To support Texas A&M aerospace engineering students, contact Stephanie Lampe ’06 at (979) 458-3137 or slampe@txamfoundation.com.

Maroon & White Wakeup Call

On December 13, 1971, the seventh day of Apollo 17, Griffin woke up the astronauts on the lunar surface to the tune of the Aggie War Hymn as performed by the Singing Cadets. Astronaut and Purdue graduate Eugene Cernan was less than receptive.

Eugene Cernan: I want you to say it first.

[pause]

Mission Control: Hello there, Challenger. The Gold Team Flight Director [Griffin] picked out the morning's selection, and he said that if you can find some maroon dirt today instead of orange, you'll probably get a lot more cooperation out of him. [The astronauts had found some orange lunar soil the day before.]
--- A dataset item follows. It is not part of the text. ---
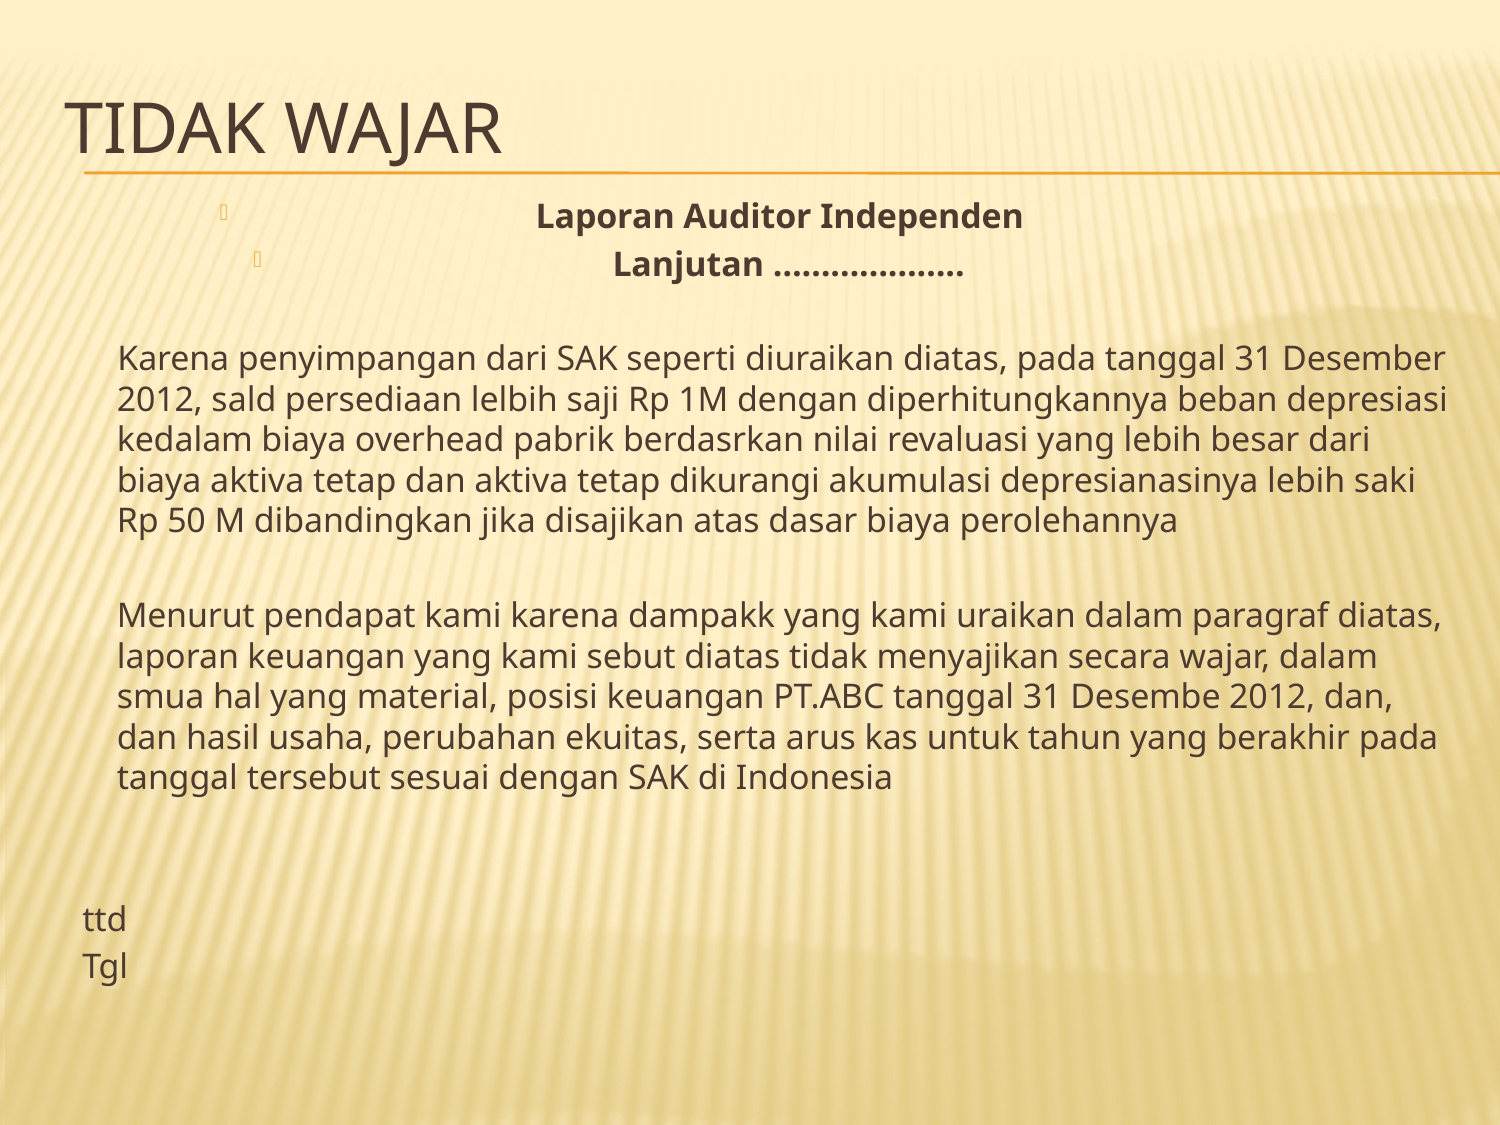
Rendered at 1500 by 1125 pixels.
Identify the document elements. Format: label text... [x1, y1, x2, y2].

title Tidak wajar [50, 75, 1475, 175]
list Laporan Auditor Independen Lanjutan ……………….. Karena penyimpangan dari SAK seperti diuraikan diatas, pada tanggal 31 Desember 2012, sald persediaan lelbih saji Rp 1M dengan diperhitungkannya beban depresiasi kedalam biaya overhead pabrik berdasrkan nilai revaluasi yang lebih besar dari biaya aktiva tetap dan aktiva tetap dikurangi akumulasi depresianasinya lebih saki Rp 50 M dibandingkan jika disajikan atas dasar biaya perolehannya Menurut pendapat kami karena dampakk yang kami uraikan dalam paragraf diatas, laporan keuangan yang kami sebut diatas tidak menyajikan secara wajar, dalam smua hal yang material, posisi keuangan PT.ABC tanggal 31 Desembe 2012, dan, dan hasil usaha, perubahan ekuitas, serta arus kas untuk tahun yang berakhir pada tanggal tersebut sesuai dengan SAK di Indonesia ttd Tgl [50, 187, 1475, 998]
Cernan: I figured the Gold Team might do that. You know, I’ve woke up to a lot of pleasant thoughts, but never to an Aggie before.

Griffin remembers having some difficulty acquiring a recording of the War Hymn to give to NASA’s communication team. “It wasn’t like you could look it up on your cell phone and send an .mp3,” he said. “We had to find a reel-to-reel recording.”
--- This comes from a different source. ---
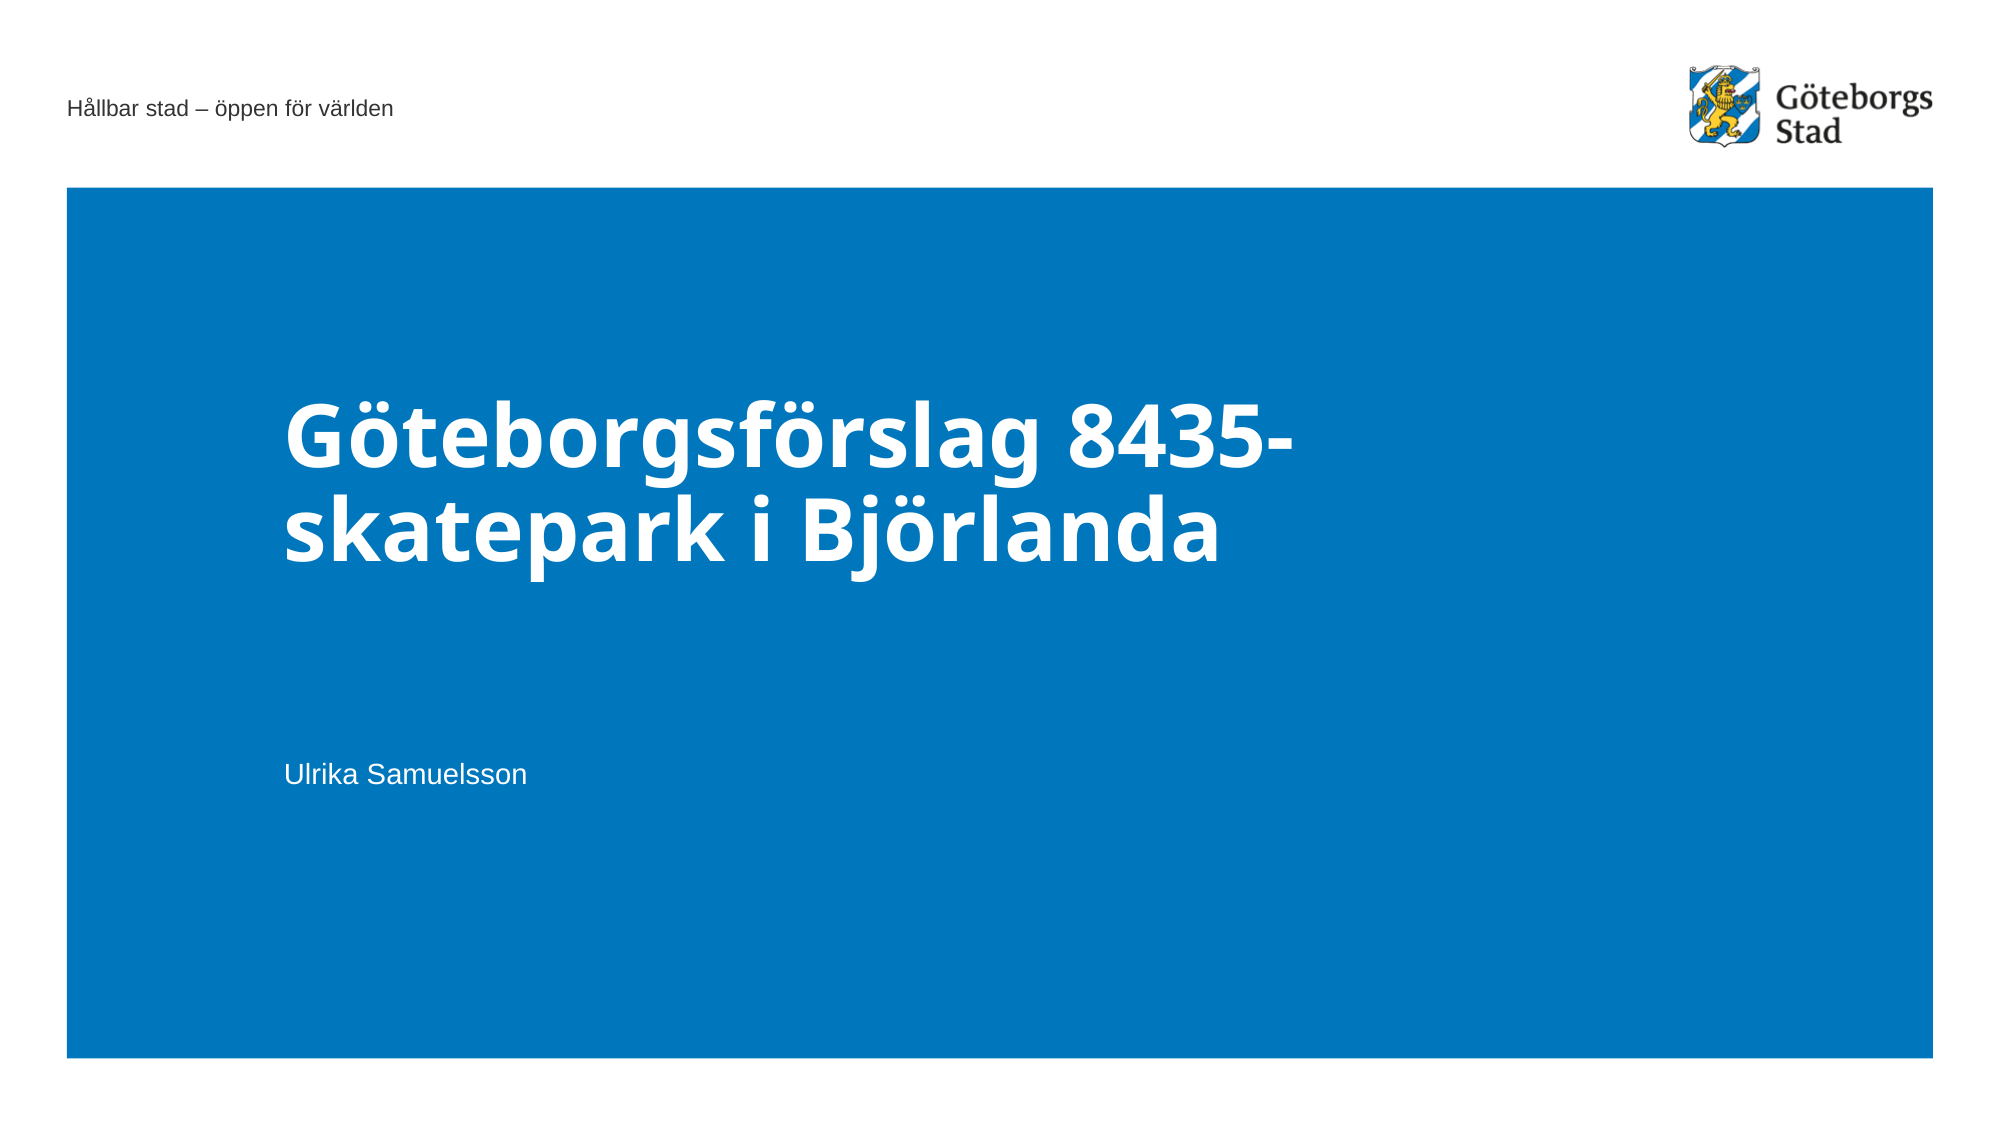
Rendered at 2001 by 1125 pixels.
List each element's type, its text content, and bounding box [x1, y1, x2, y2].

It wasn’t the last time Aggie music serenaded astronauts in space. Decades later, on June 9, 2008, Aggie astronaut Col. Michael Fossum woke up to “The Spirit of Aggieland,” eliciting a much more appreciative response.

Mission Control: Good morning Discovery, and a special good morning to you, Mike!

Michael Fossum: Whoop! Good morning, Shannon. There’s a spirit can never be told, that’s the spirit of Aggieland. Texas A&M University is indeed a very special place. Thanks to my Aggie wife this morning for that wake-up music, to all my Aggie buds, and to the hundreds of thousands of Aggies on campus and around the world. It’s going to be a great day.